__EXERCISE REQUIREMENTS__.
If a line in the entries below holds the string "Senado", copy it.

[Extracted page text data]
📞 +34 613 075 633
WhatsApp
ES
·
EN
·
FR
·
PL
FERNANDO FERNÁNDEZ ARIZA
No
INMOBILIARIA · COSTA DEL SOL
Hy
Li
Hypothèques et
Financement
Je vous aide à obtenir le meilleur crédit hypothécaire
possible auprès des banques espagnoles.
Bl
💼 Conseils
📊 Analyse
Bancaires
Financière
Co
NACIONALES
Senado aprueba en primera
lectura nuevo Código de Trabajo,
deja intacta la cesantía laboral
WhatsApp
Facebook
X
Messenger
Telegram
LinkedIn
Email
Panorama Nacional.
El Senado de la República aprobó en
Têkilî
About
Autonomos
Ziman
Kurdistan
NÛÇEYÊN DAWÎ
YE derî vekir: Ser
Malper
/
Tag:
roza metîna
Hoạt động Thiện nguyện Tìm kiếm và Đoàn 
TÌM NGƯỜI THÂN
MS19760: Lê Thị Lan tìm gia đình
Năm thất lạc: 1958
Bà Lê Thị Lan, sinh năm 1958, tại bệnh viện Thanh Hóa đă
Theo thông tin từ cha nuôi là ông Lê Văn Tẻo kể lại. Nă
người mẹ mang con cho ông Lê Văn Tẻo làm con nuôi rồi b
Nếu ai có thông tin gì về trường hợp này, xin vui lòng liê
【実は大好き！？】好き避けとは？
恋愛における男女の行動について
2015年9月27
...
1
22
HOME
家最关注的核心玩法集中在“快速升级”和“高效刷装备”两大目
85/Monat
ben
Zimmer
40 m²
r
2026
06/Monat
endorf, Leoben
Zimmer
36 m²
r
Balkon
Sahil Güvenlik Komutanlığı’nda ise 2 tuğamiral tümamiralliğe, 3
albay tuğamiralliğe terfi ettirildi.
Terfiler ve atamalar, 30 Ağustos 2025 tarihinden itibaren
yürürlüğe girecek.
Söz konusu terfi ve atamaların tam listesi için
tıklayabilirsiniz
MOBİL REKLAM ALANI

__REPLY__.
Senado aprueba en primera
El Senado de la República aprobó en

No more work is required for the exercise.